Nelle città più grandi, invece, sarebbe oggettivamente una novità la sparizione dei simboli di centrodestra, soprattutto quello di Forza Italia. La Lega Nord difficilmente rinuncerebbe. Può essere utile bloccare il simbolo se si pensa che usarlo, più che dare vantaggi, sia dannoso, magari facendo perdere voti ai candidati o, al contrario, certifichi con i dati delle urne un fallimento da cui sarebbe difficile rialzarsi; in quel caso, però, la batosta elettorale potrebbe essere solo rimandata, se non si riuscisse in seguito a restituire credibilità non tanto al simbolo, ma al partito che se ne fregia. La manovra, dunque, può essere utile, ma nel breve periodo. Certo è che quello Forza Italia è stato probabilmente il simbolo più efficace dell’ultimo quarto di secolo: saperlo “in difficoltà” fa un certo effetto…
I simboli sono legati a delle storie, delle narrazioni. Quale hai apprezzato maggiormente?

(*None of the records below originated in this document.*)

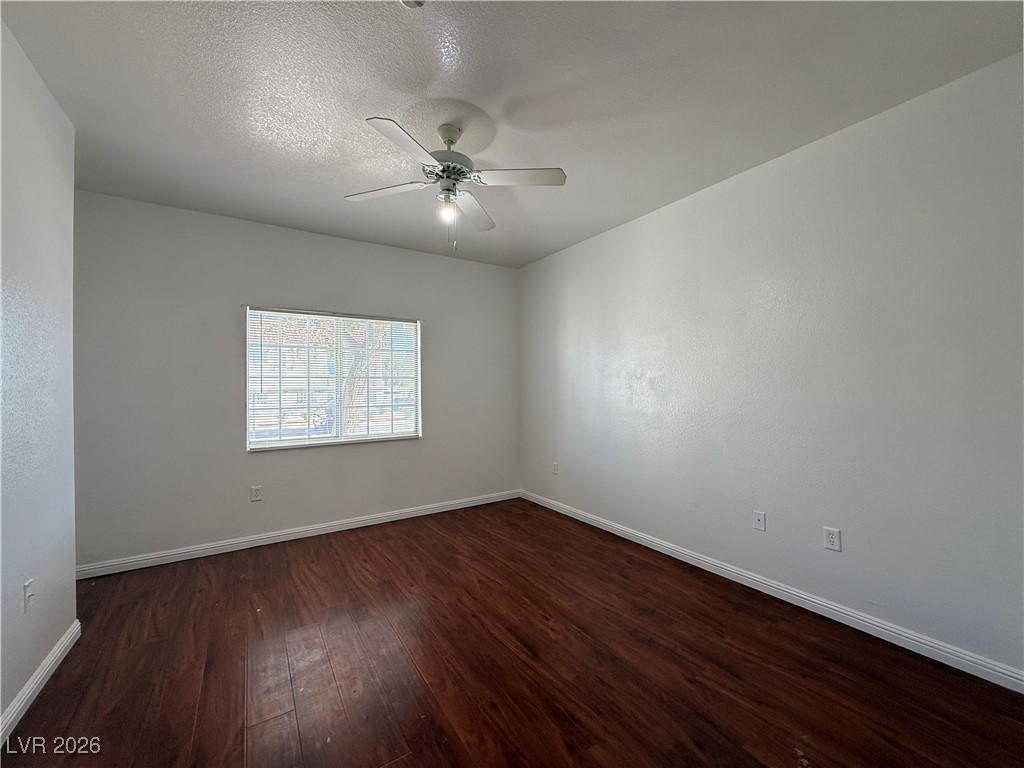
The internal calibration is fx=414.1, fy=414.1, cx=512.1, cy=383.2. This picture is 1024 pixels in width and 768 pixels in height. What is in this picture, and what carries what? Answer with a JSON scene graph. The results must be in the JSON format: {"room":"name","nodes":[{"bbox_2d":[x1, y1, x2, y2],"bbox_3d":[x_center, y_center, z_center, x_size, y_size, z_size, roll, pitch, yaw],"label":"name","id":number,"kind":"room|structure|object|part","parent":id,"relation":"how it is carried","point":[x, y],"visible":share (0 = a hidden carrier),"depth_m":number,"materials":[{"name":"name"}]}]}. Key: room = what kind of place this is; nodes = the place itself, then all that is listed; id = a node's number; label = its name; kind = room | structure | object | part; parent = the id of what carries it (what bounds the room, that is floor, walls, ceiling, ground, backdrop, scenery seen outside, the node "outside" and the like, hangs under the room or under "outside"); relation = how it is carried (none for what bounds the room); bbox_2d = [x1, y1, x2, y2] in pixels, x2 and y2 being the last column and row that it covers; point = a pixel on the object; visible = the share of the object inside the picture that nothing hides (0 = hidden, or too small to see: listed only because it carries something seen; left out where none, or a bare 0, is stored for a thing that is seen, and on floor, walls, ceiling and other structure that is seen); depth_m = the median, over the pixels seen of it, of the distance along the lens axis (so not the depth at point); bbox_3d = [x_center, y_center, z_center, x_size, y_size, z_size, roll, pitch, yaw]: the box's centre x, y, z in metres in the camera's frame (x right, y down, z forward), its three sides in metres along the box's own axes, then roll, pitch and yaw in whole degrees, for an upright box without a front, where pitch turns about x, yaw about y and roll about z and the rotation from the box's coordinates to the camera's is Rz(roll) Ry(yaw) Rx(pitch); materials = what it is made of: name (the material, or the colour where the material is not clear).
{"room":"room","nodes":[
{"label":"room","id":0,"kind":"room"},
{"bbox_2d":[0,16,77,733],"bbox_3d":[-1.421,-0.028,0.705,0.149,2.719,3.834,0,0,-34],"label":"left wall","id":1,"kind":"structure","parent":0,"point":[64,624],"depth_m":1.77,"materials":[{"name":"paint"}]},
{"bbox_2d":[23,579,34,612],"bbox_3d":[-1.986,0.874,1.707,0.016,0.116,0.072,0,0,-34],"label":"wall socket","id":2,"kind":"object","parent":1,"relation":"attached to","point":[28,584],"visible":0.98,"depth_m":1.70,"materials":[{"name":"white plastic"}]},
{"bbox_2d":[0,620,81,745],"bbox_3d":[-1.360,1.276,0.761,0.017,0.092,3.608,0,0,-34],"label":"baseboard","id":3,"kind":"structure","parent":1,"relation":"attached to","point":[58,650],"depth_m":1.76,"materials":[{"name":"white paint"}]},
{"bbox_2d":[72,190,518,570],"bbox_3d":[-1.525,-0.004,3.897,3.905,2.685,0.163,0,0,-34],"label":"back wall","id":4,"kind":"structure","parent":0,"point":[230,332],"depth_m":3.32,"materials":[{"name":"grey paint"}]},
{"bbox_2d":[250,485,261,501],"bbox_3d":[-2.131,0.914,3.444,0.072,0.119,0.008,0,0,-34],"label":"wall socket","id":5,"kind":"object","parent":4,"relation":"attached to","point":[255,491],"visible":0.98,"depth_m":3.44,"materials":[{"name":"white plastic"}]},
{"bbox_2d":[75,488,520,579],"bbox_3d":[-1.470,1.287,3.813,3.787,0.091,0.016,0,0,-34],"label":"baseboard","id":6,"kind":"structure","parent":4,"relation":"attached to","point":[369,523],"depth_m":3.43,"materials":[{"name":"white paint"}]},
{"bbox_2d":[245,307,420,450],"bbox_3d":[-1.615,-0.027,3.888,1.486,1.204,0.103,0,0,-34],"label":"window","id":7,"kind":"structure","parent":4,"relation":"in","point":[321,435],"depth_m":3.83,"materials":[{"name":"glass"}]},
{"bbox_2d":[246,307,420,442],"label":"window blind","id":8,"kind":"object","parent":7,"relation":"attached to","point":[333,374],"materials":[{"name":"white plastic"}]},
{"bbox_2d":[0,497,1023,767],"bbox_3d":[-0.253,1.369,1.805,4.062,0.107,4.935,0,0,-34],"label":"floor","id":9,"kind":"structure","parent":0,"point":[183,577],"depth_m":1.90,"materials":[{"name":"brown wood"}]},
{"bbox_2d":[1,0,1023,267],"bbox_3d":[-0.271,-1.416,1.980,4.055,0.116,4.936,0,0,-34],"label":"ceiling","id":10,"kind":"structure","parent":0,"point":[278,123],"depth_m":1.92,"materials":[{"name":"paint"}]},
{"bbox_2d":[399,0,424,7],"bbox_3d":[-0.356,-1.361,1.437,0.123,0.043,0.126,0,0,-34],"label":"smoke detector","id":11,"kind":"object","parent":10,"relation":"attached to","point":[408,1],"visible":0.99,"depth_m":1.47,"materials":[{"name":"white"}]},
{"bbox_2d":[344,115,565,251],"bbox_3d":[-0.321,-1.038,2.217,1.106,0.659,1.093,0,0,-34],"label":"ceiling fan","id":12,"kind":"object","parent":10,"relation":"hanging from","point":[444,171],"visible":0.99,"depth_m":2.17,"materials":[{"name":"white metal"}]},
{"bbox_3d":[-0.674,-1.020,2.217,0.360,0.037,0.371,0,0,-34],"label":"blade","id":13,"kind":"part","parent":12,"relation":"part of","materials":[{"name":"white wood"}]},
{"bbox_3d":[-0.462,-1.009,1.793,0.386,0.035,0.342,0,0,-34],"label":"blade","id":14,"kind":"part","parent":12,"relation":"part of","materials":[{"name":"white"}]},
{"bbox_2d":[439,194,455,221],"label":"light bulb","id":15,"kind":"object","parent":12,"relation":"attached to","point":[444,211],"visible":0.94,"depth_m":2.29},
{"bbox_3d":[-0.360,-1.222,2.241,0.290,0.342,0.298,0,0,-34],"label":"motor housing","id":16,"kind":"part","parent":12,"relation":"part of","materials":[{"name":"metal"}]},
{"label":"downrod","id":17,"kind":"part","parent":12,"relation":"part of","materials":[{"name":"metal"}]},
{"bbox_3d":[-0.240,-1.026,2.491,0.381,0.039,0.406,0,0,-34],"label":"blade","id":18,"kind":"part","parent":12,"relation":"part of","materials":[{"name":"white wood"}]},
{"bbox_3d":[0.033,-1.031,2.084,0.394,0.037,0.321,0,0,-34],"label":"blade","id":19,"kind":"part","parent":12,"relation":"part of","materials":[{"name":"white"}]},
{"bbox_2d":[519,52,1023,680],"bbox_3d":[1.339,-0.041,3.029,0.164,2.668,4.707,0,0,-34],"label":"right wall","id":20,"kind":"structure","parent":0,"point":[632,224],"depth_m":2.28,"materials":[{"name":"paint"}]},
{"bbox_2d":[551,461,558,474],"bbox_3d":[0.440,0.883,4.324,0.013,0.128,0.077,0,0,-34],"label":"wall socket","id":21,"kind":"object","parent":20,"relation":"attached to","point":[554,465],"visible":1,"depth_m":4.32,"materials":[{"name":"white plastic"}]},
{"bbox_2d":[752,510,766,531],"bbox_3d":[1.562,0.872,2.626,0.016,0.117,0.071,0,0,-34],"label":"wall socket","id":22,"kind":"object","parent":20,"relation":"attached to","point":[760,517],"visible":0.98,"depth_m":2.62,"materials":[{"name":"white plastic"}]},
{"bbox_2d":[521,489,1023,693],"bbox_3d":[1.294,1.259,2.975,0.015,0.091,4.334,0,0,-34],"label":"baseboard","id":23,"kind":"structure","parent":20,"relation":"attached to","point":[592,523],"depth_m":2.29,"materials":[{"name":"white paint"}]},
{"bbox_2d":[823,526,841,551],"bbox_3d":[1.783,0.867,2.310,0.009,0.118,0.073,0,0,-34],"label":"wall socket","id":24,"kind":"object","parent":20,"relation":"attached to","point":[830,536],"visible":0.98,"depth_m":2.31,"materials":[{"name":"white plastic"}]},
{"label":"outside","id":25,"kind":"structure","parent":0,"visible":0},
{"label":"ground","id":26,"kind":"structure","parent":25,"visible":0},
{"bbox_2d":[338,324,380,432],"bbox_3d":[-3.301,-1.641,8.424,3.959,5.963,3.578,0,0,-34],"label":"tree","id":27,"kind":"object","parent":26,"relation":"on","point":[357,388],"visible":0.24,"depth_m":8.25,"materials":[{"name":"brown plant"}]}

Nel mio libro Per un pugno di simboli e nel mio sito www.isimbolidelladiscordia.it, oltre che alle vicende, alle scazzottate politiche e agli sgambetti tra un litigante e l’altro, cerco di dare spazio anche a come un simbolo nasce e a come lo si vuole far parlare: in questo è stato molto interessante parlare con chi ha concepito certe grafiche.
Ettore Vitale, per dire, mi ha spiegato come si è arrivati alla scelta del garofano per il Psi, e quanto sia stato difficile, nei primi anni, mettere da parte falce, martello e libro, avvertiti come un peso da Craxi, ma ancora importanti per la base; Francesco Cardinali mi ha descritto passo a passo, con preziose grafiche alla mano, la nascita dell’asinello dei Democratici di Prodi. Willer Bordon, nella sua ultima uscita pubblica alla presentazione del mio libro, ha raccontato gli sforzi fatti da Arturo Parisi per convincere il Professore dell’opportunità di quella scelta. Dicevo dell’efficacia, ora appannata, del simbolo di Forza Italia: è stato stimolante il racconto del suo creatore, Cesare Priori, che ha ripercorso per me il cammino verso la nascita del marchio che doveva comunicare con immediatezza l’invito a muoversi e a darsi da fare, nel rispetto della filosofia comunicativa berlusconiana per cui «se un messaggio impiega più di tre secondi per essere capito, non è chiaro oppure può essere sbagliato». E con tanto di “piano B” ironico, partorito nell’estate del 1993 pensando ai Mondiali di calcio dell’anno dopo: «Male che vada, le bandiere che abbiamo fatto ce le possiamo vendere allo stadio…».